▶ **DATA FOR REVIEW**

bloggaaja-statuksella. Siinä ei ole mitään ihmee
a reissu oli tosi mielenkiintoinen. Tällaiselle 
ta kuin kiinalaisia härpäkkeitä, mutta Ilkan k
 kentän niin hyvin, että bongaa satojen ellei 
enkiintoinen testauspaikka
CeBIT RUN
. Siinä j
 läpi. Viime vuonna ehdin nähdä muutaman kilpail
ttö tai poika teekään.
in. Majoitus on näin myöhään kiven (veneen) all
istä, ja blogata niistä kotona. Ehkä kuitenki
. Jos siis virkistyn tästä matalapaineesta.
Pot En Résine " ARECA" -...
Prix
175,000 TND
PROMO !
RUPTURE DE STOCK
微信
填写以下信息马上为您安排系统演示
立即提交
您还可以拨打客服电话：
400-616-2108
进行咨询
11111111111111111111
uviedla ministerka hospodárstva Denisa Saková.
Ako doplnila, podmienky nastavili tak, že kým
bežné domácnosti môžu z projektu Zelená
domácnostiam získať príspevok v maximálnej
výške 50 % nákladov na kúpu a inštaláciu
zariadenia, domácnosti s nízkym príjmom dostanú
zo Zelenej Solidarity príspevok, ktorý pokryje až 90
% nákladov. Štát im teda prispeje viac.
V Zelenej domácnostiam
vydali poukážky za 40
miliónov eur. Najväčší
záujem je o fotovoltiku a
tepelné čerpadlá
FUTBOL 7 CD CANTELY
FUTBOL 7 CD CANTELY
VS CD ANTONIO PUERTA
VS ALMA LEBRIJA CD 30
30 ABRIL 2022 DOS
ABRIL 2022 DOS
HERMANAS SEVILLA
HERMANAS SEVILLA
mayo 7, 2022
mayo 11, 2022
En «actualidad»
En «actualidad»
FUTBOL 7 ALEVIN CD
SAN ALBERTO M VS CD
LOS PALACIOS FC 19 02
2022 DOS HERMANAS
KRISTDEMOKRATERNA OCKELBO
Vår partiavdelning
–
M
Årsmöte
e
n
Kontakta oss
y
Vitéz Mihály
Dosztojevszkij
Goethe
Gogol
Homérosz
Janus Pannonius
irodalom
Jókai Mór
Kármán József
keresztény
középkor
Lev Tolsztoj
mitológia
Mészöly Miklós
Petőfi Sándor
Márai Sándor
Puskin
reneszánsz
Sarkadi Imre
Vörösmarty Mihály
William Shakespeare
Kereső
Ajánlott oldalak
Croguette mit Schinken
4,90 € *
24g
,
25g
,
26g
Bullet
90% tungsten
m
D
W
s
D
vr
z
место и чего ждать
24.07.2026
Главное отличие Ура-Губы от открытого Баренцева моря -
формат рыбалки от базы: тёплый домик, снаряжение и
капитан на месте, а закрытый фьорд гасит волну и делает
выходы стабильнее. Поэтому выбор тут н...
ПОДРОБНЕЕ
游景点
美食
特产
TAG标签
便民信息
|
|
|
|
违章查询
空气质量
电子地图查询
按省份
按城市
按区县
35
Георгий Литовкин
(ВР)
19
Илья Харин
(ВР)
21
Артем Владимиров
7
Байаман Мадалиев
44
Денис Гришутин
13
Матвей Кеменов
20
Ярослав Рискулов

▶ **EXERCISE BRIEF**
With nothing added or dropped, reproduce all the data exactly.

▶ **THE ANSWER**
bloggaaja-statuksella. Siinä ei ole mitään ihmee
a reissu oli tosi mielenkiintoinen. Tällaiselle 
ta kuin kiinalaisia härpäkkeitä, mutta Ilkan k
 kentän niin hyvin, että bongaa satojen ellei 
enkiintoinen testauspaikka
CeBIT RUN
. Siinä j
 läpi. Viime vuonna ehdin nähdä muutaman kilpail
ttö tai poika teekään.
in. Majoitus on näin myöhään kiven (veneen) all
istä, ja blogata niistä kotona. Ehkä kuitenki
. Jos siis virkistyn tästä matalapaineesta.
Pot En Résine " ARECA" -...
Prix
175,000 TND
PROMO !
RUPTURE DE STOCK
微信
填写以下信息马上为您安排系统演示
立即提交
您还可以拨打客服电话：
400-616-2108
进行咨询
11111111111111111111
uviedla ministerka hospodárstva Denisa Saková.
Ako doplnila, podmienky nastavili tak, že kým
bežné domácnosti môžu z projektu Zelená
domácnostiam získať príspevok v maximálnej
výške 50 % nákladov na kúpu a inštaláciu
zariadenia, domácnosti s nízkym príjmom dostanú
zo Zelenej Solidarity príspevok, ktorý pokryje až 90
% nákladov. Štát im teda prispeje viac.
V Zelenej domácnostiam
vydali poukážky za 40
miliónov eur. Najväčší
záujem je o fotovoltiku a
tepelné čerpadlá
FUTBOL 7 CD CANTELY
FUTBOL 7 CD CANTELY
VS CD ANTONIO PUERTA
VS ALMA LEBRIJA CD 30
30 ABRIL 2022 DOS
ABRIL 2022 DOS
HERMANAS SEVILLA
HERMANAS SEVILLA
mayo 7, 2022
mayo 11, 2022
En «actualidad»
En «actualidad»
FUTBOL 7 ALEVIN CD
SAN ALBERTO M VS CD
LOS PALACIOS FC 19 02
2022 DOS HERMANAS
KRISTDEMOKRATERNA OCKELBO
Vår partiavdelning
–
M
Årsmöte
e
n
Kontakta oss
y
Vitéz Mihály
Dosztojevszkij
Goethe
Gogol
Homérosz
Janus Pannonius
irodalom
Jókai Mór
Kármán József
keresztény
középkor
Lev Tolsztoj
mitológia
Mészöly Miklós
Petőfi Sándor
Márai Sándor
Puskin
reneszánsz
Sarkadi Imre
Vörösmarty Mihály
William Shakespeare
Kereső
Ajánlott oldalak
Croguette mit Schinken
4,90 € *
24g
,
25g
,
26g
Bullet
90% tungsten
m
D
W
s
D
vr
z
место и чего ждать
24.07.2026
Главное отличие Ура-Губы от открытого Баренцева моря -
формат рыбалки от базы: тёплый домик, снаряжение и
капитан на месте, а закрытый фьорд гасит волну и делает
выходы стабильнее. Поэтому выбор тут н...
ПОДРОБНЕЕ
游景点
美食
特产
TAG标签
便民信息
|
|
|
|
违章查询
空气质量
电子地图查询
按省份
按城市
按区县
35
Георгий Литовкин
(ВР)
19
Илья Харин
(ВР)
21
Артем Владимиров
7
Байаман Мадалиев
44
Денис Гришутин
13
Матвей Кеменов
20
Ярослав Рискулов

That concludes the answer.